RECORDS FOR THE EXERCISE:
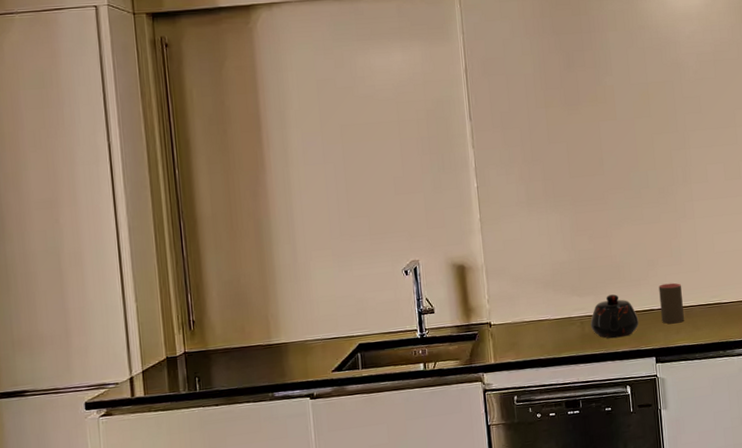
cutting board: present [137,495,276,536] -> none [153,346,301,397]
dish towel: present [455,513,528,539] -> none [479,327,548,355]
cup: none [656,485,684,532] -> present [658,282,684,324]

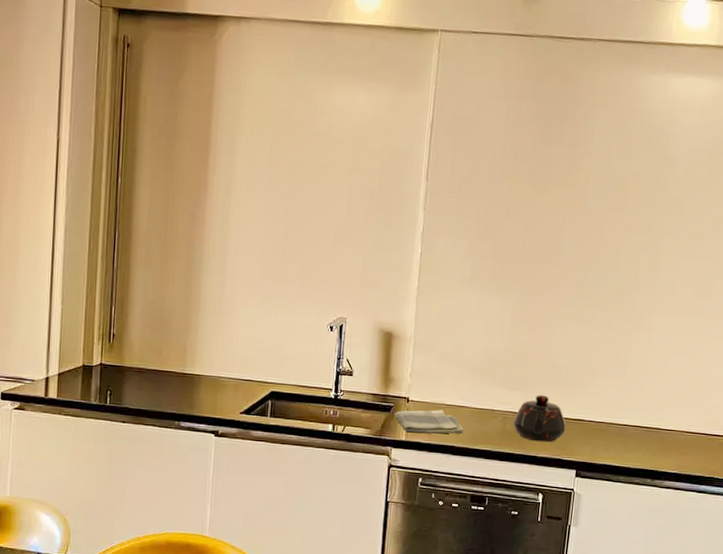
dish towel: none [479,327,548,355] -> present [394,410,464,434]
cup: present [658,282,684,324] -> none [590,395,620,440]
---
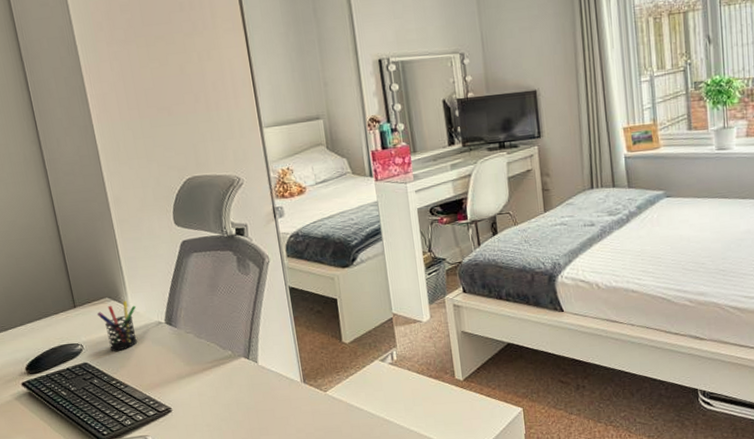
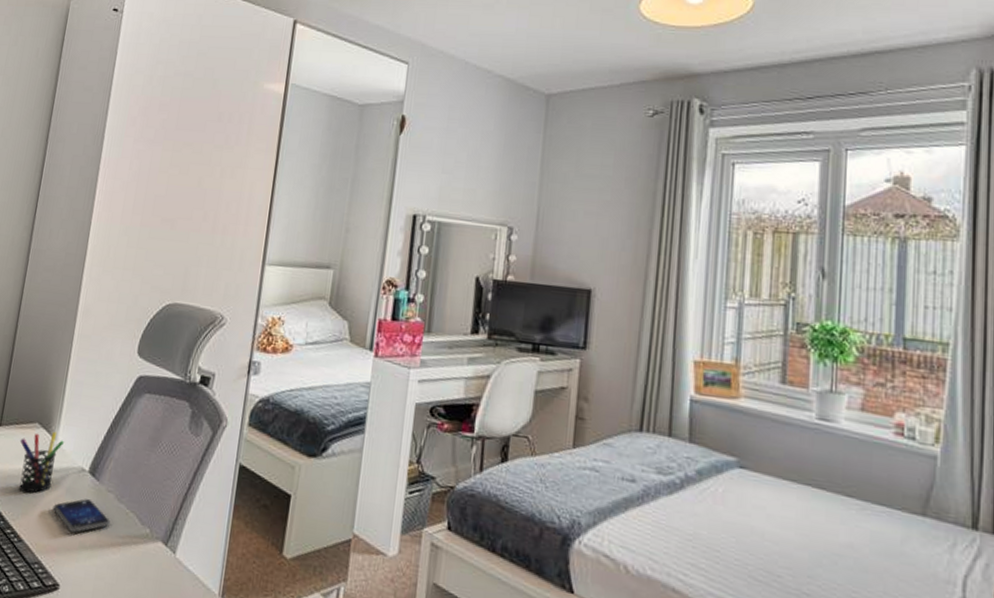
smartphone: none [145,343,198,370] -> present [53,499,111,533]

WORK ORDER: What's needed is an exact copy of the records above from the line containing "cutting board: present" down to the line containing "dish towel: none", both included, without any pictures.

TASK OUTPUT:
cutting board: present [137,495,276,536] -> none [153,346,301,397]
dish towel: present [455,513,528,539] -> none [479,327,548,355]
cup: none [656,485,684,532] -> present [658,282,684,324]

dish towel: none [479,327,548,355] -> present [394,410,464,434]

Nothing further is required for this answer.